__Seitenauszug__.
◇ ◇ ◇

Unser Dorf - 2003


1820 kamen die ersten deutschen Siedler aus Hessen; es waren 80 Menschen.
1827 hat Pfarrer Großmann als erster Pfarrer in Mramorak gedient.
Zu dieser Zeit war das BANAT Bestandteil des Habsburgischen Reiches.
1867 wurde die Doppelmonarchie ("k.u.k.-Monarchie") Österreich-Ungarn geschaffen und unsere Heimat kam zum ungarischen Teil des Reiches.
Nach dem 1.Weltkrieg wurde das Banat im Friedensvertrag von TRIANON dreigeteilt; unsere Heimat wurde dem neugeschaffenen Jugoslawien zugeteilt.
Die "Deutsche-Evangelisch-Christliichen Kirchen A.B." erlebten im März 1931 einen Höhepunkt, als die 71 Gemeinden und 65 Filialen einstimmig Dr.Philipp Popp zum Bischof wählten. Rechtsanwalt Dr.Wilhem Roth aus Kikinda wurde zum weltlichen Präsidenten gewählt.
die Amtseinführung fand am 22.September 1931 statt. Es kamen Würdenträger aus 12 Staaten - unter ihnen auch Bischof Rendtorff.
Unter den sieben Dekanaten war das "Banater Dekanat" eines, bestehend aus neun Gemeinden und sieben Filialen mit etwa 15.00 Evangelischen.

1937, anläßlich des 50-jährigen Jubiläums unserer Kirche (die am 3.September 1887 eingeweiht worden war), kam Bischof Popp nach Mramorak zu diesem Fest. Er weilte einige Tage in unserer Ortschaft, war er doch ein Studienfreund von unserem Pfarrer Johannes Lang.
Ein Jahr vor ihm, am 3.September 1936, kam Bischof Dr.Gustav Szeberenyi aus Budapest anläßlich einer kanonischen Visitation nach Mramorak.

◇ ◇ ◇

__Datensatz__.
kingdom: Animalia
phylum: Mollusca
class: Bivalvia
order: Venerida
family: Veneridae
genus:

◇ ◇ ◇

__Aufgaben__.
A: In welchem Jahr kamen laut der Dorfgeschichte die ersten deutschen Siedler aus Hessen?
B: Welche Bischöfe nennt die Dorfgeschichte namentlich?
C: Entnimm der Dorfgeschichte wörtlich den Abschnitt, der bei den Worten „Nach dem 1.Weltkrieg“ beginnt und nach den Worten „weltlichen Präsidenten gewählt.“ endet.

__Lösungen__.
A: 1820

B: Dr. Philipp Popp, Bischof Rendtorff, Dr. Gustav Szeberenyi

C:
Nach dem 1.Weltkrieg wurde das Banat im Friedensvertrag von TRIANON dreigeteilt; unsere Heimat wurde dem neugeschaffenen Jugoslawien zugeteilt.
Die "Deutsche-Evangelisch-Christliichen Kirchen A.B." erlebten im März 1931 einen Höhepunkt, als die 71 Gemeinden und 65 Filialen einstimmig Dr.Philipp Popp zum Bischof wählten. Rechtsanwalt Dr.Wilhem Roth aus Kikinda wurde zum weltlichen Präsidenten gewählt.